One other war that should not be ignored and that has fostered its own commercial lobby is the War on Drugs and the prison-industrial complex.  This has been one of the greatest threats to civil liberties in the past several decades (one aspect of which was characterized by one justice as the “drug” exception to the 4th amendment).  The hidden horror of mass incarceration has followed and the result, in part has been the development of what one wise observer and law professor has called the “New Jim Crow.”
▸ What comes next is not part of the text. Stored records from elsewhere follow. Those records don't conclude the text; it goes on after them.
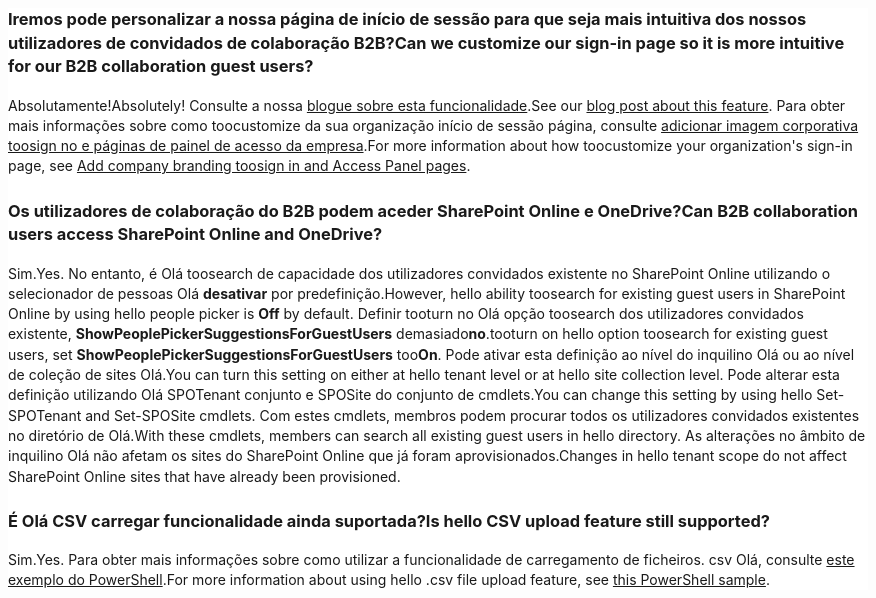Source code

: ### <a name="can-we-customize-our-sign-in-page-so-it-is-more-intuitive-for-our-b2b-collaboration-guest-users"></a><span data-ttu-id="28e93-108">Iremos pode personalizar a nossa página de início de sessão para que seja mais intuitiva dos nossos utilizadores de convidados de colaboração B2B?</span><span class="sxs-lookup"><span data-stu-id="28e93-108">Can we customize our sign-in page so it is more intuitive for our B2B collaboration guest users?</span></span>
<span data-ttu-id="28e93-109">Absolutamente!</span><span class="sxs-lookup"><span data-stu-id="28e93-109">Absolutely!</span></span> <span data-ttu-id="28e93-110">Consulte a nossa [blogue sobre esta funcionalidade](https://blogs.technet.microsoft.com/enterprisemobility/2017/04/07/improving-the-branding-logic-of-azure-ad-login-pages/).</span><span class="sxs-lookup"><span data-stu-id="28e93-110">See our [blog post about this feature](https://blogs.technet.microsoft.com/enterprisemobility/2017/04/07/improving-the-branding-logic-of-azure-ad-login-pages/).</span></span> <span data-ttu-id="28e93-111">Para obter mais informações sobre como toocustomize da sua organização início de sessão página, consulte [adicionar imagem corporativa toosign no e páginas de painel de acesso da empresa](active-directory-add-company-branding.md).</span><span class="sxs-lookup"><span data-stu-id="28e93-111">For more information about how toocustomize your organization's sign-in page, see [Add company branding toosign in and Access Panel pages](active-directory-add-company-branding.md).</span></span>

### <a name="can-b2b-collaboration-users-access-sharepoint-online-and-onedrive"></a><span data-ttu-id="28e93-112">Os utilizadores de colaboração do B2B podem aceder SharePoint Online e OneDrive?</span><span class="sxs-lookup"><span data-stu-id="28e93-112">Can B2B collaboration users access SharePoint Online and OneDrive?</span></span>
<span data-ttu-id="28e93-113">Sim.</span><span class="sxs-lookup"><span data-stu-id="28e93-113">Yes.</span></span> <span data-ttu-id="28e93-114">No entanto, é Olá toosearch de capacidade dos utilizadores convidados existente no SharePoint Online utilizando o selecionador de pessoas Olá **desativar** por predefinição.</span><span class="sxs-lookup"><span data-stu-id="28e93-114">However, hello ability toosearch for existing guest users in SharePoint Online by using hello people picker is **Off** by default.</span></span> <span data-ttu-id="28e93-115">Definir tooturn no Olá opção toosearch dos utilizadores convidados existente, **ShowPeoplePickerSuggestionsForGuestUsers** demasiado**no**.</span><span class="sxs-lookup"><span data-stu-id="28e93-115">tooturn on hello option toosearch for existing guest users, set **ShowPeoplePickerSuggestionsForGuestUsers** too**On**.</span></span> <span data-ttu-id="28e93-116">Pode ativar esta definição ao nível do inquilino Olá ou ao nível de coleção de sites Olá.</span><span class="sxs-lookup"><span data-stu-id="28e93-116">You can turn this setting on either at hello tenant level or at hello site collection level.</span></span> <span data-ttu-id="28e93-117">Pode alterar esta definição utilizando Olá SPOTenant conjunto e SPOSite do conjunto de cmdlets.</span><span class="sxs-lookup"><span data-stu-id="28e93-117">You can change this setting by using hello Set-SPOTenant and Set-SPOSite cmdlets.</span></span> <span data-ttu-id="28e93-118">Com estes cmdlets, membros podem procurar todos os utilizadores convidados existentes no diretório de Olá.</span><span class="sxs-lookup"><span data-stu-id="28e93-118">With these cmdlets, members can search all existing guest users in hello directory.</span></span> <span data-ttu-id="28e93-119">As alterações no âmbito de inquilino Olá não afetam os sites do SharePoint Online que já foram aprovisionados.</span><span class="sxs-lookup"><span data-stu-id="28e93-119">Changes in hello tenant scope do not affect SharePoint Online sites that have already been provisioned.</span></span>

### <a name="is-hello-csv-upload-feature-still-supported"></a><span data-ttu-id="28e93-120">É Olá CSV carregar funcionalidade ainda suportada?</span><span class="sxs-lookup"><span data-stu-id="28e93-120">Is hello CSV upload feature still supported?</span></span>
<span data-ttu-id="28e93-121">Sim.</span><span class="sxs-lookup"><span data-stu-id="28e93-121">Yes.</span></span> <span data-ttu-id="28e93-122">Para obter mais informações sobre como utilizar a funcionalidade de carregamento de ficheiros. csv Olá, consulte [este exemplo do PowerShell](active-directory-b2b-code-samples.md).</span><span class="sxs-lookup"><span data-stu-id="28e93-122">For more information about using hello .csv file upload feature, see [this PowerShell sample](active-directory-b2b-code-samples.md).</span></span>
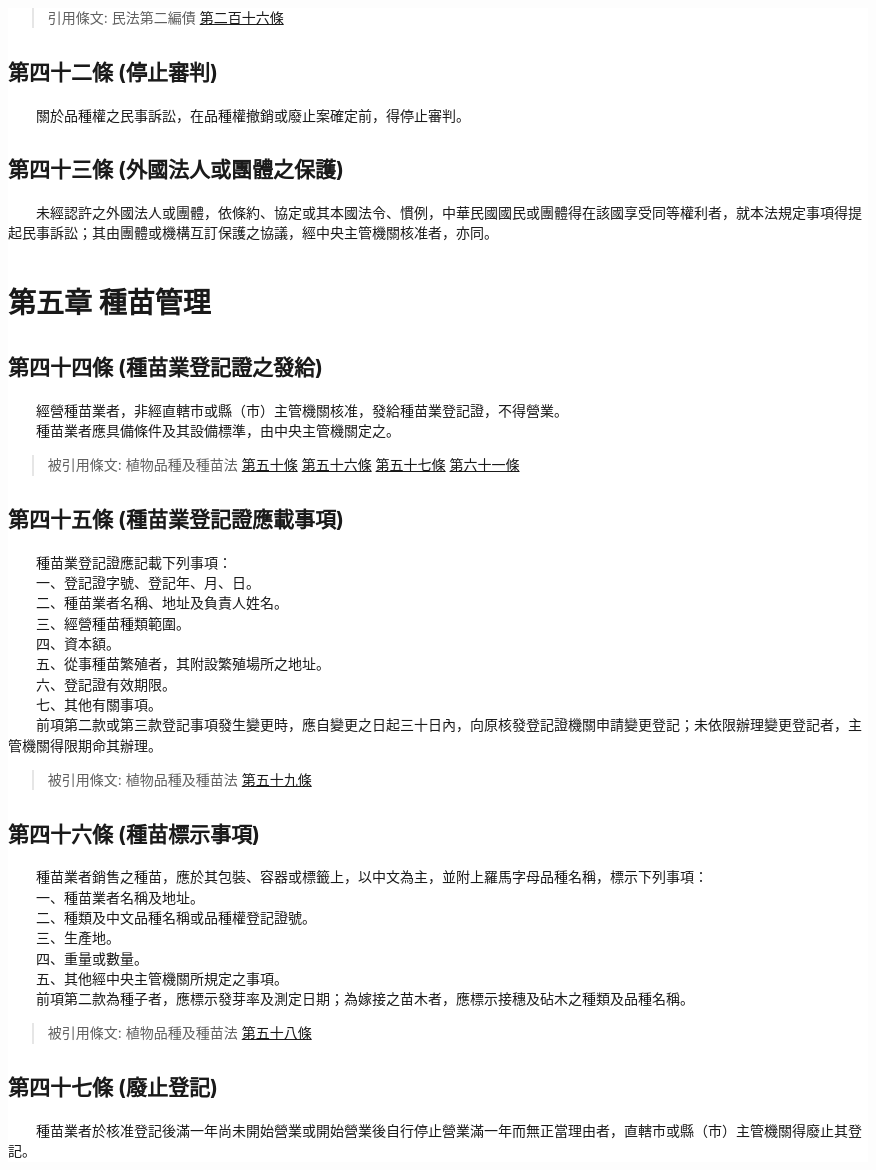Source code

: > 引用條文: 民法第二編債 [第二百十六條](../../法務/民事/民法第二編債.md#第二百十六條-)



第四十二條 (停止審判)
---------------------
　　關於品種權之民事訴訟，在品種權撤銷或廢止案確定前，得停止審判。  


第四十三條 (外國法人或團體之保護)
---------------------------------
　　未經認許之外國法人或團體，依條約、協定或其本國法令、慣例，中華民國國民或團體得在該國享受同等權利者，就本法規定事項得提起民事訴訟；其由團體或機構互訂保護之協議，經中央主管機關核准者，亦同。  


第五章  種苗管理
================
第四十四條 (種苗業登記證之發給)
-------------------------------
　　經營種苗業者，非經直轄市或縣（市）主管機關核准，發給種苗業登記證，不得營業。  
　　種苗業者應具備條件及其設備標準，由中央主管機關定之。  
> 被引用條文: 植物品種及種苗法 [第五十條](../../農業/農糧/植物品種及種苗法.md#第五十條-檢查) [第五十六條](../../農業/農糧/植物品種及種苗法.md#第五十六條-罰則) [第五十七條](../../農業/農糧/植物品種及種苗法.md#第五十七條-罰則) [第六十一條](../../農業/農糧/植物品種及種苗法.md#第六十一條-各項費用之繳納)



第四十五條 (種苗業登記證應載事項)
---------------------------------
　　種苗業登記證應記載下列事項：  
　　一、登記證字號、登記年、月、日。  
　　二、種苗業者名稱、地址及負責人姓名。  
　　三、經營種苗種類範圍。  
　　四、資本額。  
　　五、從事種苗繁殖者，其附設繁殖場所之地址。  
　　六、登記證有效期限。  
　　七、其他有關事項。  
　　前項第二款或第三款登記事項發生變更時，應自變更之日起三十日內，向原核發登記證機關申請變更登記；未依限辦理變更登記者，主管機關得限期命其辦理。  
> 被引用條文: 植物品種及種苗法 [第五十九條](../../農業/農糧/植物品種及種苗法.md#第五十九條-罰則)



第四十六條 (種苗標示事項)
-------------------------
　　種苗業者銷售之種苗，應於其包裝、容器或標籤上，以中文為主，並附上羅馬字母品種名稱，標示下列事項：  
　　一、種苗業者名稱及地址。  
　　二、種類及中文品種名稱或品種權登記證號。  
　　三、生產地。  
　　四、重量或數量。  
　　五、其他經中央主管機關所規定之事項。  
　　前項第二款為種子者，應標示發芽率及測定日期；為嫁接之苗木者，應標示接穗及砧木之種類及品種名稱。  
> 被引用條文: 植物品種及種苗法 [第五十八條](../../農業/農糧/植物品種及種苗法.md#第五十八條-罰則)



第四十七條 (廢止登記)
---------------------
　　種苗業者於核准登記後滿一年尚未開始營業或開始營業後自行停止營業滿一年而無正當理由者，直轄市或縣（市）主管機關得廢止其登記。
In past wars, as I have noted, civil liberties has been one of the casualties, but often, when the war was over, we recognized either the error of our ways or that curtailment of liberties was no longer necessary.  Now we face what our politicians (and some of their friends on courts and in the media) call a “war without end,” and we thereby face a threat to our liberties without end.  What is encouraging, however, and as is apparent here, is the fact that so many people refuse to be silent.  After all, neither liberties nor social justice have been or will be achieved or maintained without organized resistance to repression and the demands of the citizenry for social justice.  Peace and liberty will come, at home and abroad, not as the result of the so-called victories of war, but as the result of social justice for all.